___ SOURCE MATERIAL ___
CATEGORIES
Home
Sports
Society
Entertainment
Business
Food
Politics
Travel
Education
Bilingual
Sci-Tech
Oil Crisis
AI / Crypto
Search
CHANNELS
___
-- WORK TO BE COMPLETED --
Restate each entry above word for word.

-- WRITTEN ANSWER --
CATEGORIES
Home
Sports
Society
Entertainment
Business
Food
Politics
Travel
Education
Bilingual
Sci-Tech
Oil Crisis
AI / Crypto
Search
CHANNELS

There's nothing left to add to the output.